Meeting traditional leaders in Mwense last Saturday, Edgar Lungu told them he would consider ‘changing his friends’ in Cabinet because they had continued failing to explain to the public the causes and solutions to stalled infrastructure projects.
“If ministers fail to explain to the people why projects have stalled and what we are doing about it, ‘nicinjeni abanandi’,” he said.
Edgar said failure to timely share information with stakeholders would result in the people voting the party out of government.
“I will make sure you go before I go,” Edgar warned his ministers.
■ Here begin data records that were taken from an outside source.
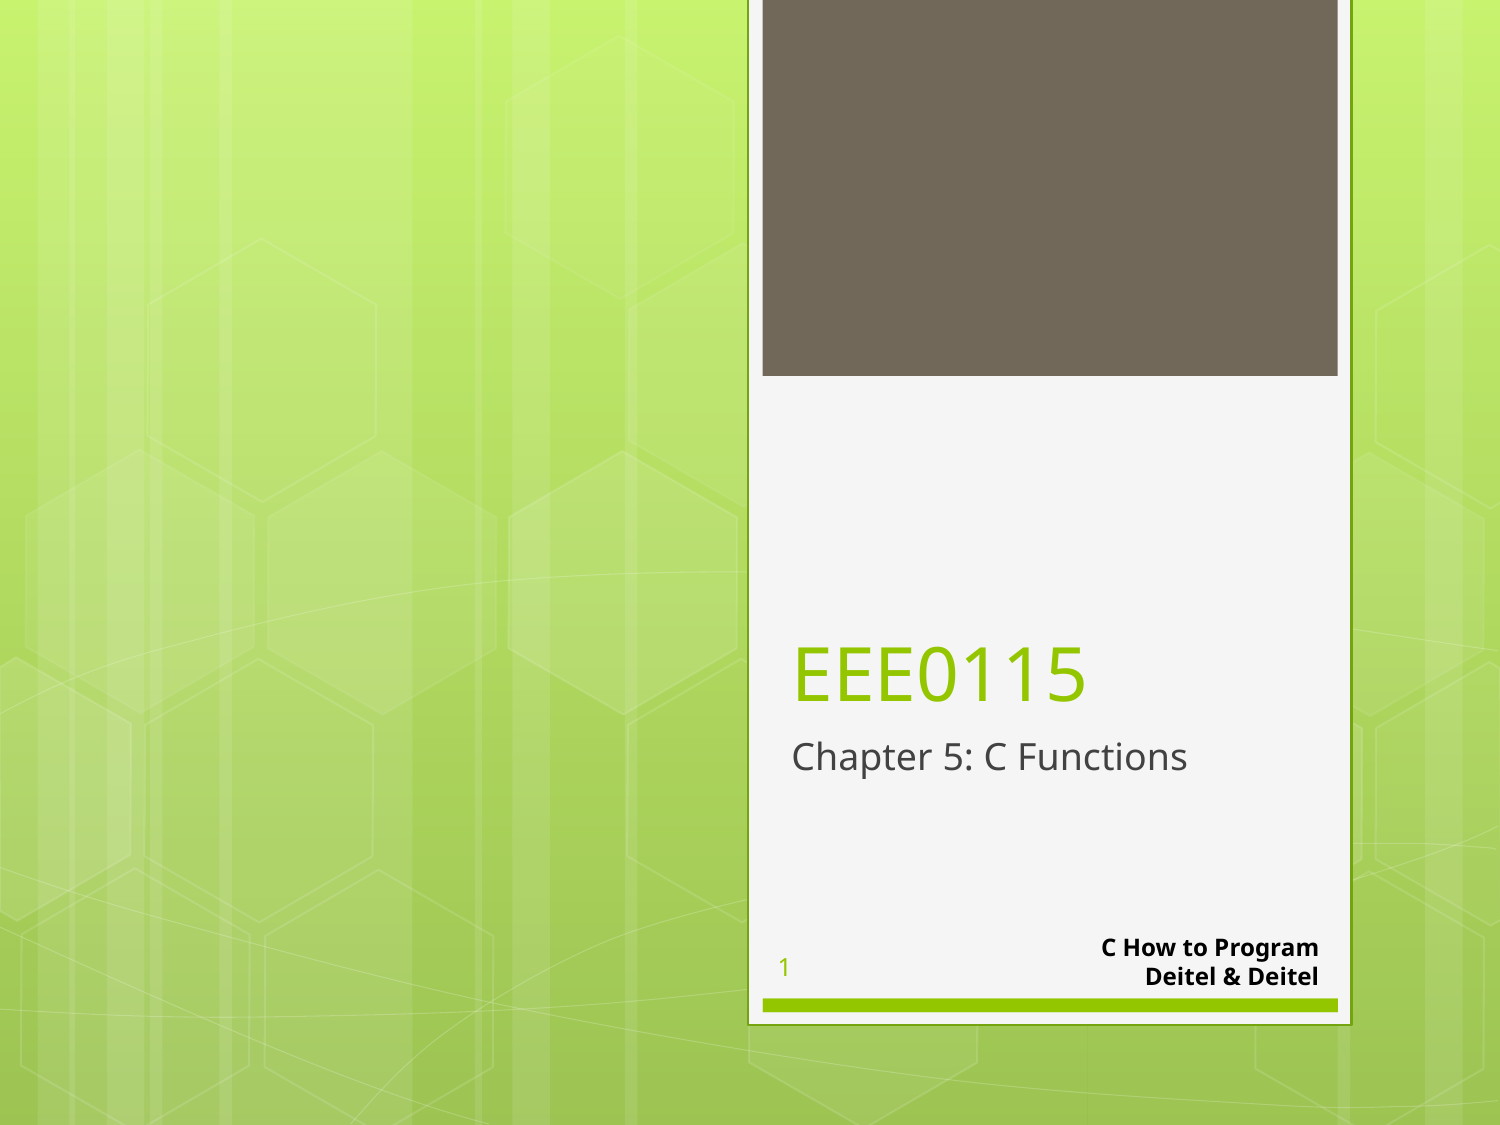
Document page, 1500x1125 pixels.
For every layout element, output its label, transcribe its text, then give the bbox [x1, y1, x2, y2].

slide_number 1 [762, 938, 869, 999]
title EEE0115 [776, 444, 1320, 724]
footer C How to Program Deitel & Deitel [870, 924, 1335, 999]
subtitle Chapter 5: C Functions [776, 725, 1320, 975]
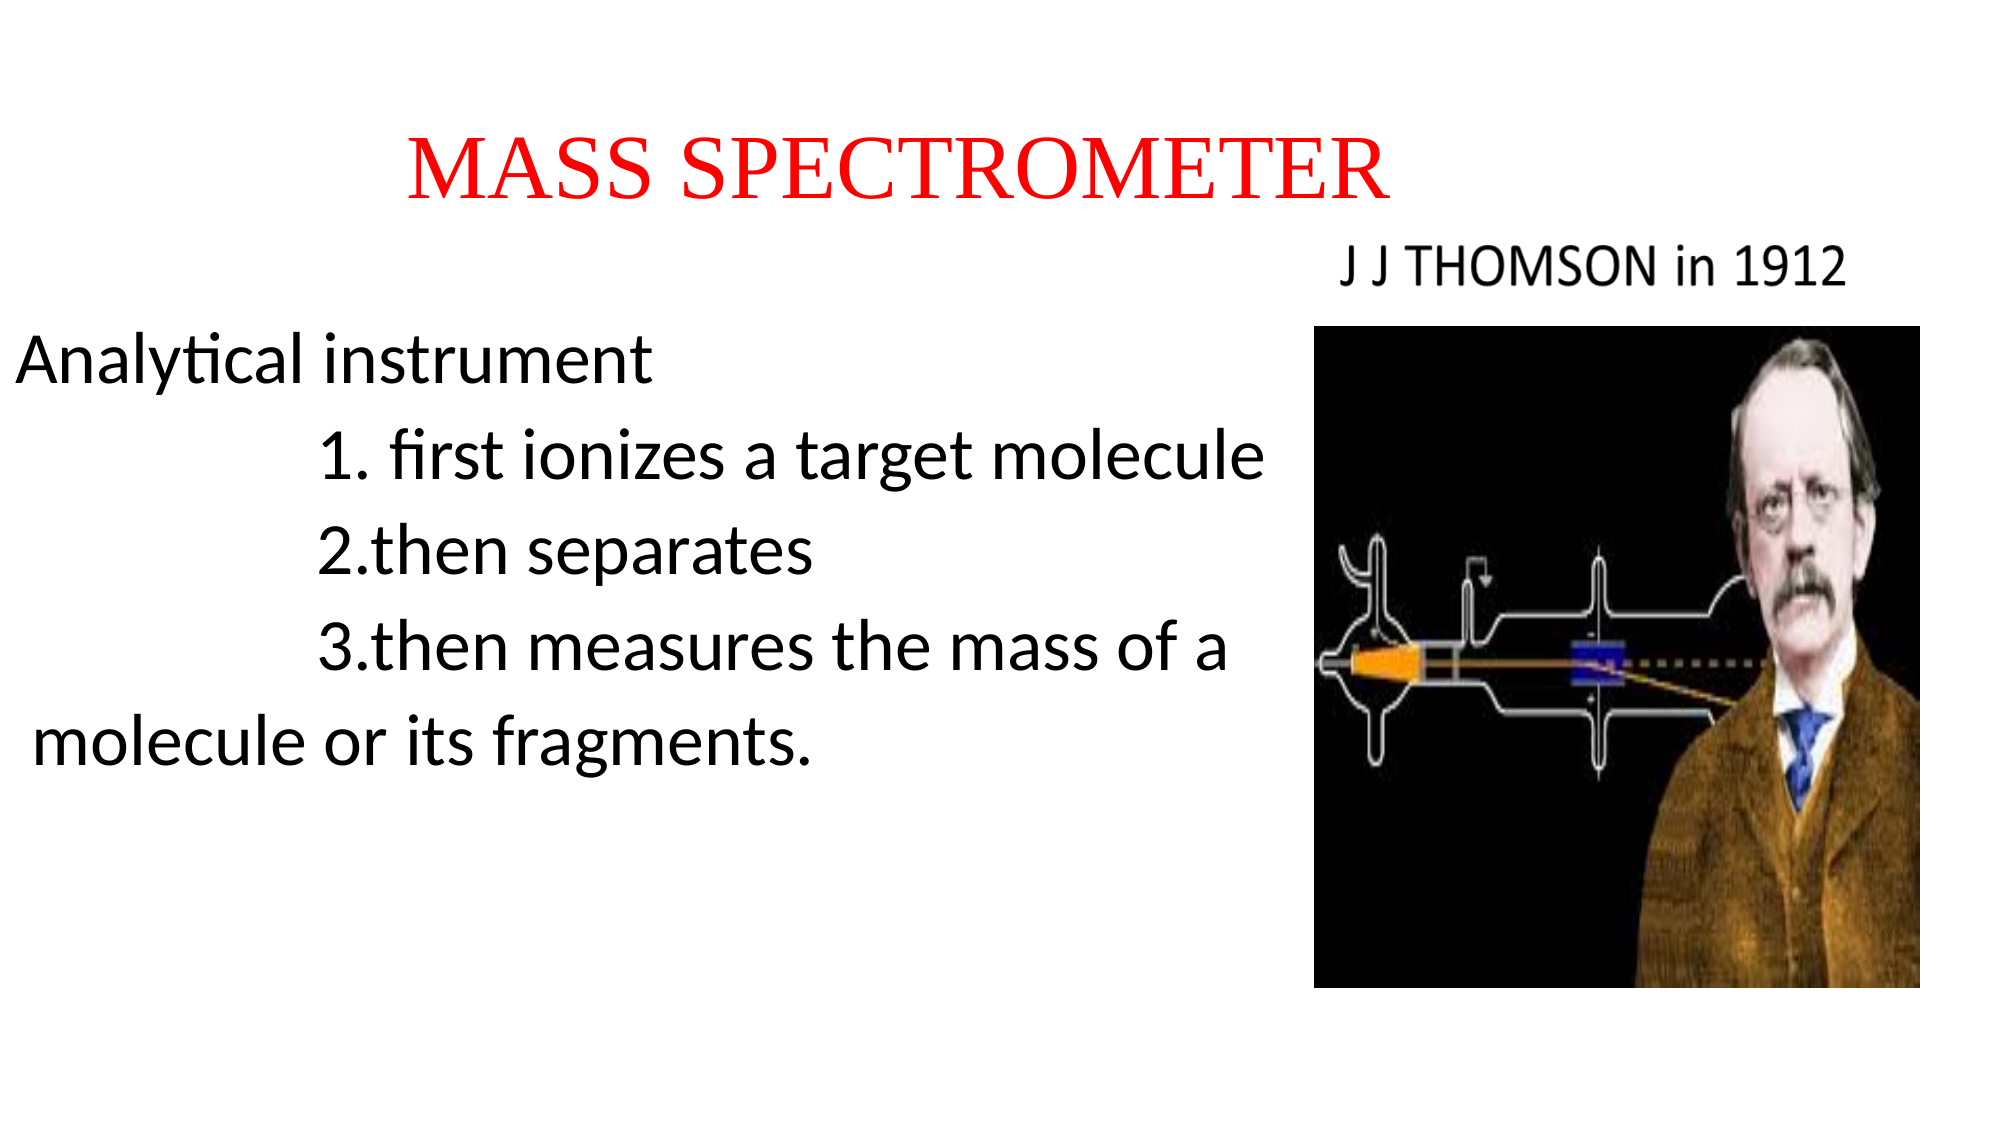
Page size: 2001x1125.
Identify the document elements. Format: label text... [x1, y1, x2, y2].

list Analytical instrument 1. first ionizes a target molecule 2.then separates 3.then measures the mass of a molecule or its fragments. [0, 312, 1314, 799]
title MASS SPECTROMETER [0, 59, 1725, 278]
picture [1305, 207, 1920, 988]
Frantz Fanon said, “Everything can be explained to the people, on the single condition that you want them to understand…Sometimes people hold a core belief that is very strong. When they are presented with evidence that works against that belief, the new evidence cannot be accepted. It would create a feeling that is extremely uncomfortable, called cognitive dissonance. And because it is so important to protect the core belief, they will rationalise, ignore and even deny anything that doesn’t fit in with the core belief.
The unpreparedness of the educated classes, the lack of practical links between them and the mass of the people, their laziness, and, let it be said, their cowardice at the decisive moment of the struggle will give rise to tragic mishaps…
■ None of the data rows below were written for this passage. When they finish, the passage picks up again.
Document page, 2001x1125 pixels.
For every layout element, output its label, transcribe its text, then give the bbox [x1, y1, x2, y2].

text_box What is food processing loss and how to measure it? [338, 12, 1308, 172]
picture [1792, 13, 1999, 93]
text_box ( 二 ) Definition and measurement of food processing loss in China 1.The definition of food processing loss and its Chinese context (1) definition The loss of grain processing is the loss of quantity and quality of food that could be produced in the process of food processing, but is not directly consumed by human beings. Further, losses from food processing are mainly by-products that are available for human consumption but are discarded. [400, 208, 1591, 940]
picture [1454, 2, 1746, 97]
Each generation must, out of relative obscurity, discover its mission, fulfill it, or betray it…
They realise at last that change does not mean reform, that change does not mean improvement.
To educate the masses politically does not mean, cannot mean, making a political speech. What it means is to try, relentlessly and passionately, to teach the masses that everything depends on them; that if we stagnate it is their responsibility, and that if we go forward it is due to them too, that there is no such thing as a demiurge, that there is no famous man who will take the responsibility for everything, but that the demiurge is the people themselves and the magic hands are finally only the hands of the people. A government or a party gets the people it deserves and sooner or later a people gets the government it deserves.”
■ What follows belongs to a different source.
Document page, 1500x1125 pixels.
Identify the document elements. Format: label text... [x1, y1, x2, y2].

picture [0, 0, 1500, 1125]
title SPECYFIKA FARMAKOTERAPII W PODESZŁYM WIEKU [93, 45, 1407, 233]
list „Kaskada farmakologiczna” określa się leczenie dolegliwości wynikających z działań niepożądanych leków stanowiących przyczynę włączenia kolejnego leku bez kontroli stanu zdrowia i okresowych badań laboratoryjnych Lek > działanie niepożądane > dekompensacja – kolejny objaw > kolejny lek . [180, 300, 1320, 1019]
Amilcar Cabral taught us to always remember that the people are not fighting for ideas, nor for what is in men’s minds. The people fight and accept the sacrifices demanded by the struggle in order to gain material advantages, to live better and in peace, to benefit from progress, and for the better future of their children. The so-called development projects are hollow words devoid of any significance unless they can be translated into a real improvement of living conditions.
These corrupt projects of Edgar hide a lot of truths and because of that they are not easy to explain. Again, Cabral told us: “Hide nothing from the masses of our people… Tell no lies. Expose lies whenever they are told. Mask no difficulties, mistakes, failures. Claim no easy victories…”
Edgar’s projects are nothing but conduits for stealing public funds. They are not changing our people’s lives in any meaningful way. If they did, no one would need to explain them; it would the people themselves explaining how their lives have changed, improved.
Edgar’s ministers are not all that dull. The problem is not with them but with him. He is trying to make them explain what cannot be positively explained.
It will not help Edgar much to change his ministers. The problem is not his ministers; it is himself. The person who must be changed first is Edgar himself. He is a failure, the worst president Zambia has ever had and must go. Some of his ministers are far better than him. What has Edgar got to offer? Dancing! Threats of crushing his opponents like a tonne of bricks! Intolerance and cruelty? Corruption? Abusing the police and other law enforcement agencies? Compromising the independence of the judiciary? Drinking?